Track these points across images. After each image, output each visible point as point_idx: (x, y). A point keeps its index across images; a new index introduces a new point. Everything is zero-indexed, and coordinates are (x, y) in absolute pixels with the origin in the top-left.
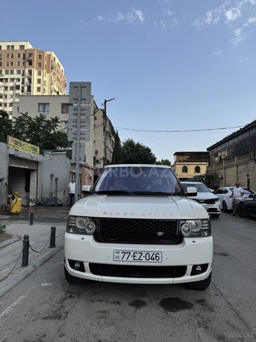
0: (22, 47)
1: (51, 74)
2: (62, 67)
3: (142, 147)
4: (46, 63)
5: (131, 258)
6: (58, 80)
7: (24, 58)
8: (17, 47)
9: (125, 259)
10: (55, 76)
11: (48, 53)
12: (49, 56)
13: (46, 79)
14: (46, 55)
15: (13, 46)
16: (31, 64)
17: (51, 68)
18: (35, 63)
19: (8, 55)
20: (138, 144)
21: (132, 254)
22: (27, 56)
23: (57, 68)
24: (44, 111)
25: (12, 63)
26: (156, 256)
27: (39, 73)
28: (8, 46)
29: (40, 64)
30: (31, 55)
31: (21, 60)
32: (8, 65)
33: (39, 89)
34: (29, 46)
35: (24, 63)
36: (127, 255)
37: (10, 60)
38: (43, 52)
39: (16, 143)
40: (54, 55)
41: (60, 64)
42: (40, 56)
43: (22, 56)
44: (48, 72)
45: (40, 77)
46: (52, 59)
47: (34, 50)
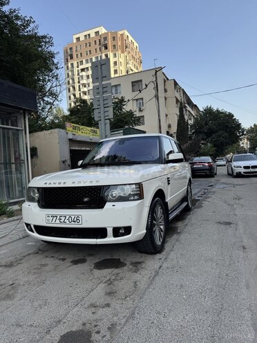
0: (97, 33)
1: (126, 53)
2: (136, 44)
3: (222, 113)
4: (119, 43)
5: (58, 221)
6: (133, 57)
7: (100, 44)
8: (93, 35)
9: (53, 222)
10: (130, 55)
11: (121, 33)
12: (122, 35)
13: (122, 60)
14: (119, 36)
15: (89, 35)
16: (106, 48)
17: (125, 47)
18: (110, 46)
19: (86, 44)
20: (217, 111)
21: (58, 218)
22: (102, 40)
23: (131, 46)
24: (116, 93)
25: (90, 51)
26: (77, 220)
27: (115, 56)
28: (86, 36)
29: (114, 46)
30: (105, 39)
31: (98, 47)
32: (87, 54)
33: (116, 72)
34: (103, 31)
35: (100, 49)
36: (55, 218)
37: (89, 49)
38: (116, 33)
39: (74, 128)
40: (127, 33)
41: (133, 41)
42: (114, 38)
43: (98, 43)
44: (123, 52)
45: (116, 59)
46: (125, 38)
47: (107, 33)
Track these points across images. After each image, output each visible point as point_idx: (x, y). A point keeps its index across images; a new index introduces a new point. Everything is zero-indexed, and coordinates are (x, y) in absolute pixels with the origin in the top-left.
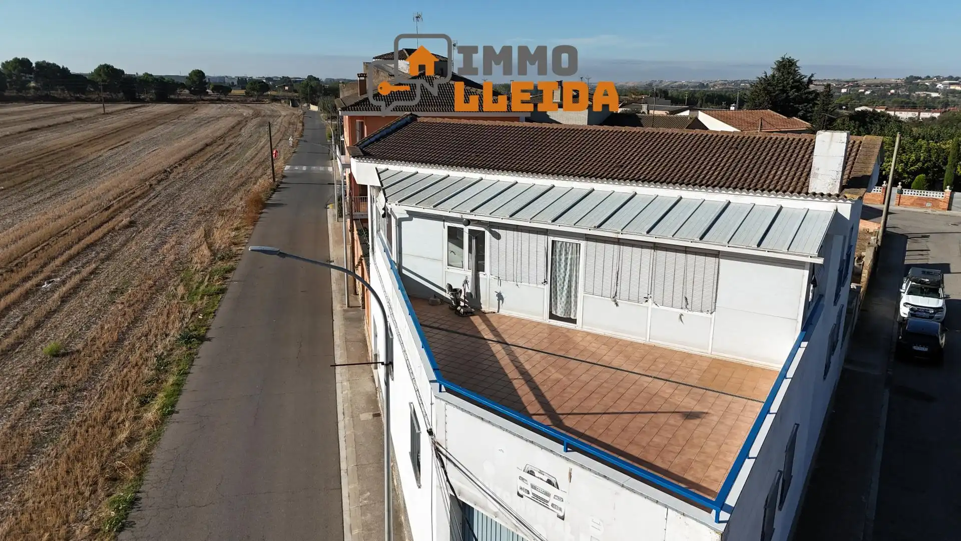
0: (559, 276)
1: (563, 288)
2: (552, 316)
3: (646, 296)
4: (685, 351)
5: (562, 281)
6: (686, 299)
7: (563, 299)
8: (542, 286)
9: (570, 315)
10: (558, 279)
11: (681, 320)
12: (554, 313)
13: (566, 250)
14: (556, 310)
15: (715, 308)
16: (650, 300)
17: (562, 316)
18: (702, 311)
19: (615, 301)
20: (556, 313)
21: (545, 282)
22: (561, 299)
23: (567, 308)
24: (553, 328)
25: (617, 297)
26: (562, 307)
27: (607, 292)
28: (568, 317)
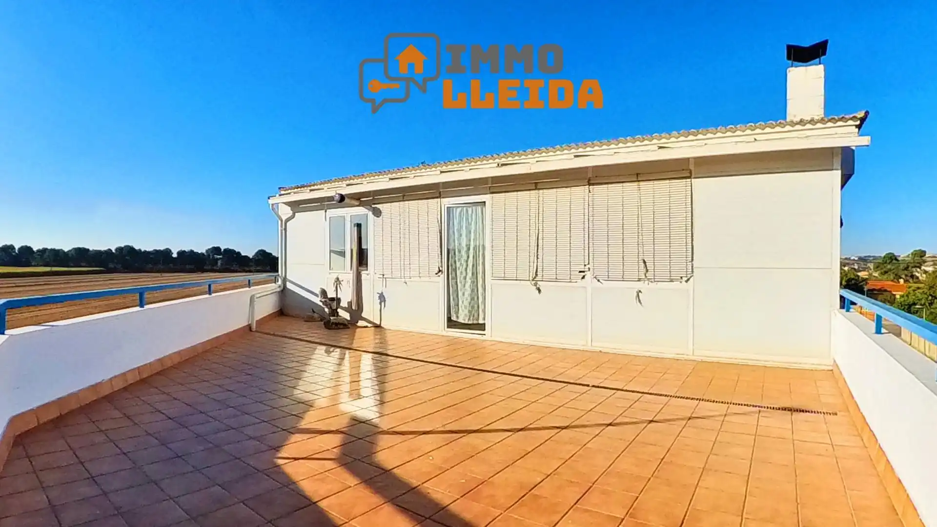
0: (459, 260)
1: (465, 278)
2: (452, 323)
3: (582, 268)
4: (648, 354)
5: (464, 266)
6: (645, 262)
7: (467, 294)
8: (436, 279)
9: (478, 319)
10: (458, 264)
11: (640, 301)
12: (454, 318)
13: (467, 219)
14: (457, 313)
15: (692, 271)
16: (588, 275)
17: (466, 322)
18: (672, 281)
19: (535, 285)
20: (457, 317)
21: (440, 271)
22: (464, 294)
23: (473, 307)
24: (453, 343)
25: (539, 278)
26: (465, 307)
27: (524, 274)
28: (475, 322)
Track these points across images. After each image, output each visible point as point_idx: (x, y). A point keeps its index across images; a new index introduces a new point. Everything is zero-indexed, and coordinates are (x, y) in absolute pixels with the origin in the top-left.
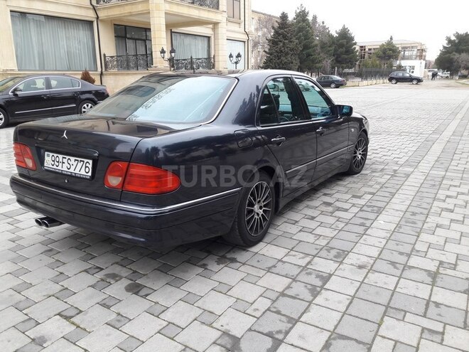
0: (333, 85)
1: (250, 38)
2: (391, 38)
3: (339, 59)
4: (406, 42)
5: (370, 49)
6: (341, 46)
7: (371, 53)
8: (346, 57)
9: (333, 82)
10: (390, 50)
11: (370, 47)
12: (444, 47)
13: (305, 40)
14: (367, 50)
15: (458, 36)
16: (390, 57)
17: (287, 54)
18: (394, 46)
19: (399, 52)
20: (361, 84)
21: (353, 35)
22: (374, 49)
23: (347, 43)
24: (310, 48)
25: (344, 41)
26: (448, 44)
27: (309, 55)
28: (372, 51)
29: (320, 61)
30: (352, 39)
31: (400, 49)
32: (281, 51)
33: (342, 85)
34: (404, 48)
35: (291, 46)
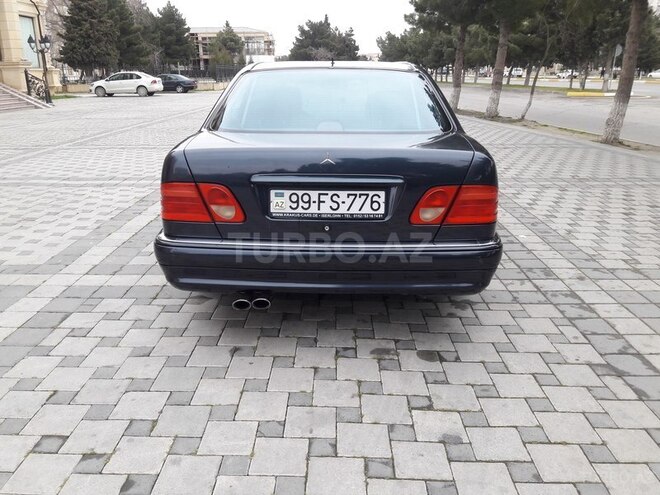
0: (180, 89)
1: (41, 13)
2: (227, 25)
3: (169, 51)
4: (249, 30)
5: (204, 39)
6: (169, 32)
7: (206, 44)
8: (178, 47)
9: (179, 84)
10: (232, 40)
11: (204, 36)
12: (297, 39)
13: (122, 19)
14: (200, 39)
15: (311, 25)
16: (233, 50)
17: (99, 41)
18: (235, 36)
19: (243, 44)
20: (216, 86)
21: (183, 17)
22: (210, 38)
23: (177, 28)
24: (130, 33)
25: (173, 25)
26: (302, 35)
27: (130, 44)
28: (208, 41)
29: (148, 54)
30: (182, 22)
31: (243, 39)
32: (89, 37)
33: (192, 88)
34: (248, 38)
35: (103, 28)
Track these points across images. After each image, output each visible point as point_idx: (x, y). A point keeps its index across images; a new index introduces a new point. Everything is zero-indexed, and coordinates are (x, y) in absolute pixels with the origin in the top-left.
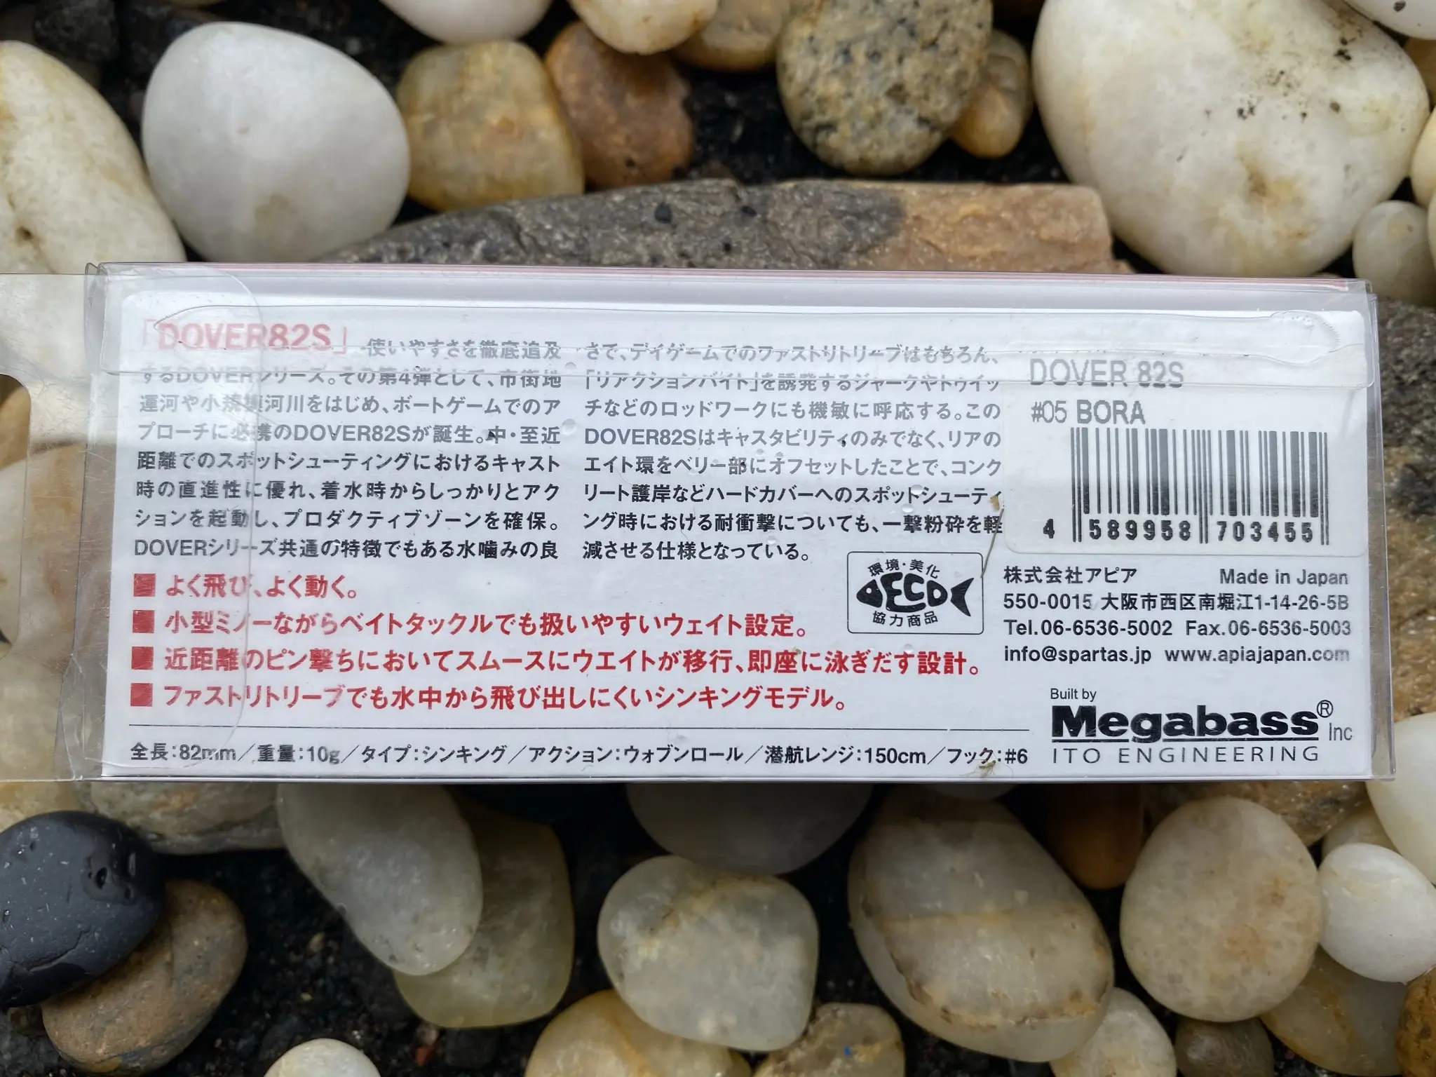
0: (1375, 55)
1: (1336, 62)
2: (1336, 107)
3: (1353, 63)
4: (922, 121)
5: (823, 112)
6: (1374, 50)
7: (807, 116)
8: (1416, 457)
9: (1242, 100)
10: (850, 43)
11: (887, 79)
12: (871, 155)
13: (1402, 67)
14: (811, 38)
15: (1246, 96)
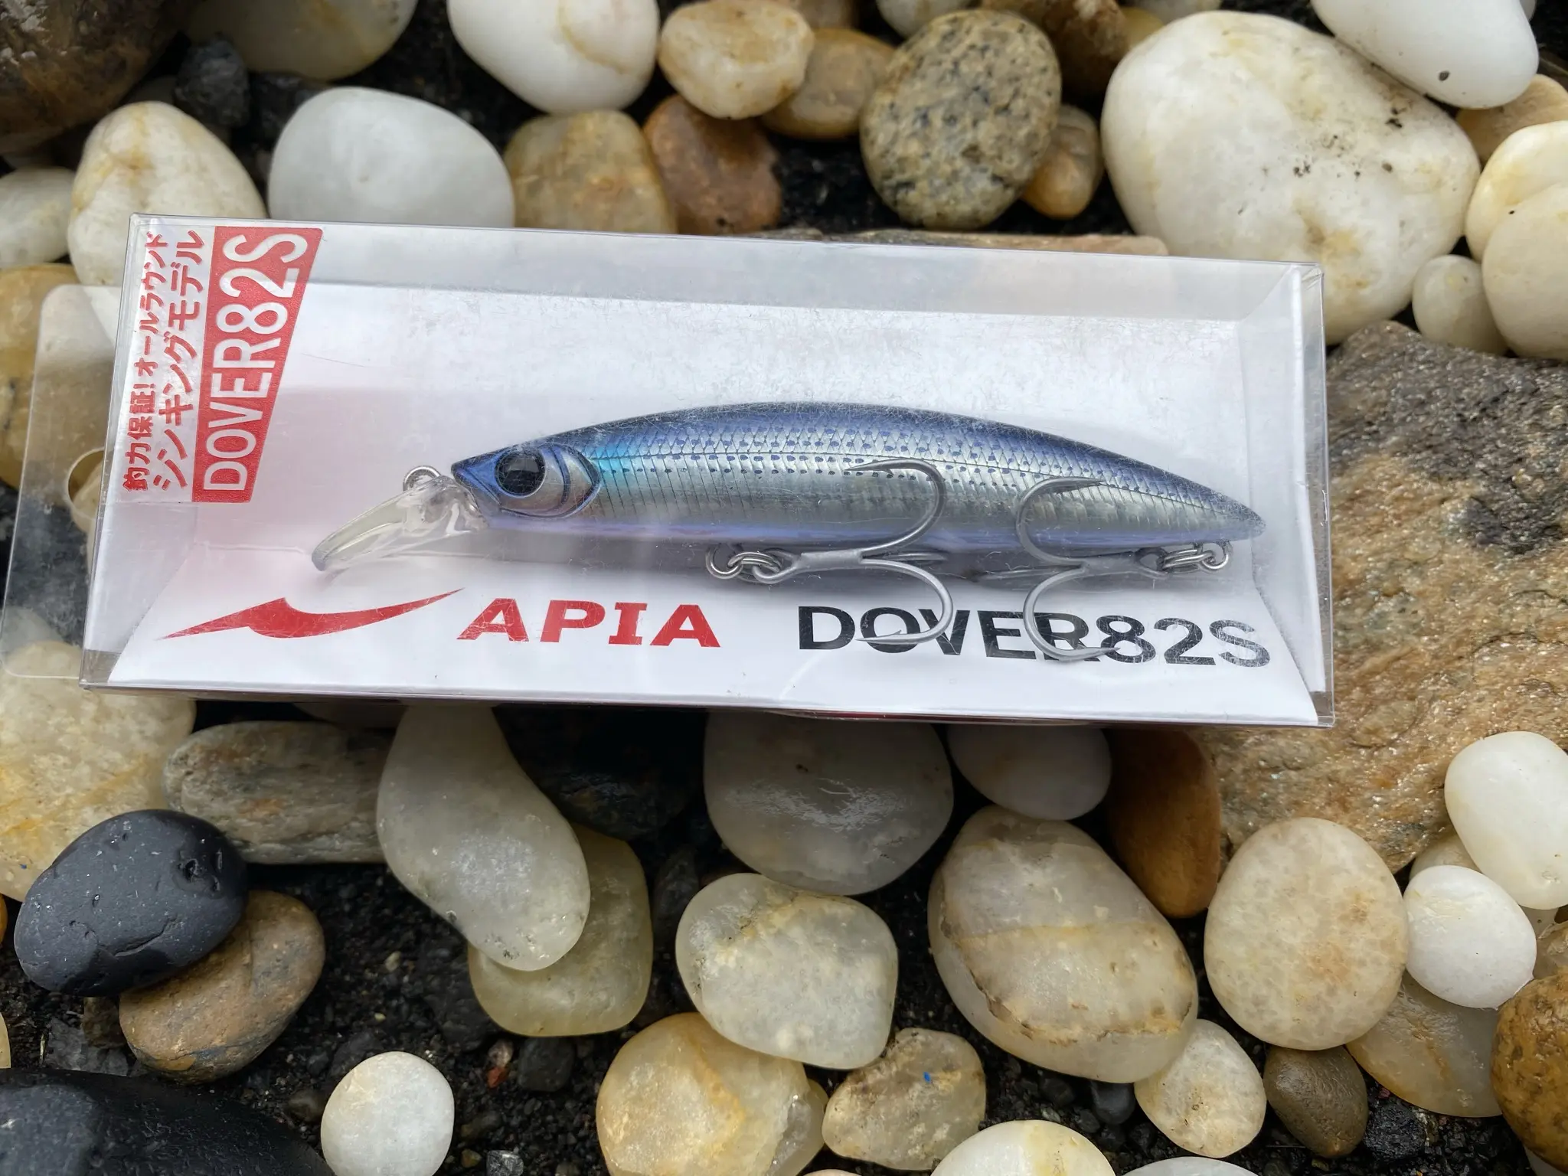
0: (1426, 123)
1: (1388, 128)
2: (1388, 168)
3: (1403, 130)
4: (996, 178)
5: (903, 171)
6: (1424, 119)
7: (888, 176)
8: (1481, 489)
9: (1297, 160)
10: (928, 108)
11: (963, 141)
12: (947, 209)
13: (1451, 134)
14: (892, 106)
15: (1302, 157)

========

◆ Brief ◆
Repeat the rows above exactly, from the first line to the last, leaving out the picture lines.

◆ Task response ◆
Track these points across images. After each image, output each visible point as point_idx: (x, y). A point keeps its index across images; a new index introduces a new point. Everything is zero-indexed, and coordinates are (x, y) in absolute pixels with the origin in the top-left.
0: (22, 47)
1: (51, 74)
2: (62, 67)
3: (142, 147)
4: (46, 63)
5: (131, 258)
6: (58, 80)
7: (24, 58)
8: (17, 47)
9: (125, 259)
10: (55, 76)
11: (48, 53)
12: (49, 56)
13: (46, 79)
14: (46, 55)
15: (13, 46)
16: (31, 64)
17: (51, 68)
18: (35, 63)
19: (8, 55)
20: (138, 144)
21: (132, 254)
22: (27, 56)
23: (57, 68)
24: (44, 111)
25: (12, 63)
26: (156, 256)
27: (39, 73)
28: (8, 46)
29: (40, 64)
30: (31, 55)
31: (21, 60)
32: (8, 65)
33: (39, 89)
34: (29, 46)
35: (24, 63)
36: (127, 255)
37: (10, 60)
38: (43, 52)
39: (16, 143)
40: (54, 55)
41: (60, 64)
42: (40, 56)
43: (22, 56)
44: (48, 72)
45: (40, 77)
46: (52, 59)
47: (34, 50)
0: (97, 33)
1: (126, 53)
2: (136, 44)
3: (222, 113)
4: (119, 43)
5: (58, 221)
6: (133, 57)
7: (100, 44)
8: (93, 35)
9: (53, 222)
10: (130, 55)
11: (121, 33)
12: (122, 35)
13: (122, 60)
14: (119, 36)
15: (89, 35)
16: (106, 48)
17: (125, 47)
18: (110, 46)
19: (86, 44)
20: (217, 111)
21: (58, 218)
22: (102, 40)
23: (131, 46)
24: (116, 93)
25: (90, 51)
26: (77, 220)
27: (115, 56)
28: (86, 36)
29: (114, 46)
30: (105, 39)
31: (98, 47)
32: (87, 54)
33: (116, 72)
34: (103, 31)
35: (100, 49)
36: (55, 218)
37: (89, 49)
38: (116, 33)
39: (74, 128)
40: (127, 33)
41: (133, 41)
42: (114, 38)
43: (98, 43)
44: (123, 52)
45: (116, 59)
46: (125, 38)
47: (107, 33)
Track these points across images. After each image, output each visible point as point_idx: (x, y). A point keeps its index across images; a new index introduces a new point. Everything is zero-indexed, and coordinates are (x, y) in absolute pixels with the origin in the top-left.
0: (559, 276)
1: (563, 288)
2: (552, 316)
3: (646, 296)
4: (685, 351)
5: (562, 281)
6: (686, 299)
7: (563, 299)
8: (542, 286)
9: (570, 315)
10: (558, 279)
11: (681, 320)
12: (554, 313)
13: (566, 250)
14: (556, 310)
15: (715, 308)
16: (650, 300)
17: (562, 316)
18: (702, 311)
19: (615, 301)
20: (556, 313)
21: (545, 282)
22: (561, 299)
23: (567, 308)
24: (553, 328)
25: (617, 297)
26: (562, 307)
27: (607, 292)
28: (568, 317)
0: (459, 260)
1: (465, 278)
2: (452, 323)
3: (582, 268)
4: (648, 354)
5: (464, 266)
6: (645, 262)
7: (467, 294)
8: (436, 279)
9: (478, 319)
10: (458, 264)
11: (640, 301)
12: (454, 318)
13: (467, 219)
14: (457, 313)
15: (692, 271)
16: (588, 275)
17: (466, 322)
18: (672, 281)
19: (535, 285)
20: (457, 317)
21: (440, 271)
22: (464, 294)
23: (473, 307)
24: (453, 343)
25: (539, 278)
26: (465, 307)
27: (524, 274)
28: (475, 322)
Track these points across images. After each image, output each visible point as point_idx: (x, y). A point keeps its index across images; a new index introduces a new point. Everything is zero-indexed, and coordinates are (x, y) in absolute pixels with the origin in the top-left.
0: (333, 85)
1: (250, 38)
2: (391, 38)
3: (339, 59)
4: (406, 42)
5: (370, 49)
6: (341, 46)
7: (371, 53)
8: (346, 57)
9: (333, 82)
10: (390, 50)
11: (370, 47)
12: (444, 47)
13: (305, 40)
14: (367, 50)
15: (458, 36)
16: (390, 57)
17: (287, 54)
18: (394, 46)
19: (399, 52)
20: (361, 84)
21: (353, 35)
22: (374, 49)
23: (347, 43)
24: (310, 48)
25: (344, 41)
26: (448, 44)
27: (309, 55)
28: (372, 51)
29: (320, 61)
30: (352, 39)
31: (400, 49)
32: (281, 51)
33: (342, 85)
34: (404, 48)
35: (291, 46)
0: (180, 89)
1: (41, 13)
2: (227, 25)
3: (169, 51)
4: (249, 30)
5: (204, 39)
6: (169, 32)
7: (206, 44)
8: (178, 47)
9: (179, 84)
10: (232, 40)
11: (204, 36)
12: (297, 39)
13: (122, 19)
14: (200, 39)
15: (311, 25)
16: (233, 50)
17: (99, 41)
18: (235, 36)
19: (243, 44)
20: (216, 86)
21: (183, 17)
22: (210, 38)
23: (177, 28)
24: (130, 33)
25: (173, 25)
26: (302, 35)
27: (130, 44)
28: (208, 41)
29: (148, 54)
30: (182, 22)
31: (243, 39)
32: (89, 37)
33: (192, 88)
34: (248, 38)
35: (103, 28)
Track these points across images. After each image, output each visible point as point_idx: (x, y). A point keeps its index across images; a new index introduces a new point. Everything is zero-indexed, and coordinates are (x, y) in absolute pixels with the origin in the top-left.
0: (1375, 55)
1: (1336, 62)
2: (1336, 107)
3: (1353, 63)
4: (922, 121)
5: (823, 112)
6: (1374, 50)
7: (807, 116)
8: (1416, 457)
9: (1242, 100)
10: (850, 43)
11: (887, 79)
12: (871, 155)
13: (1402, 67)
14: (811, 38)
15: (1246, 96)
0: (1426, 123)
1: (1388, 128)
2: (1388, 168)
3: (1403, 130)
4: (996, 178)
5: (903, 171)
6: (1424, 119)
7: (888, 176)
8: (1481, 489)
9: (1297, 160)
10: (928, 108)
11: (963, 141)
12: (947, 209)
13: (1451, 134)
14: (892, 106)
15: (1302, 157)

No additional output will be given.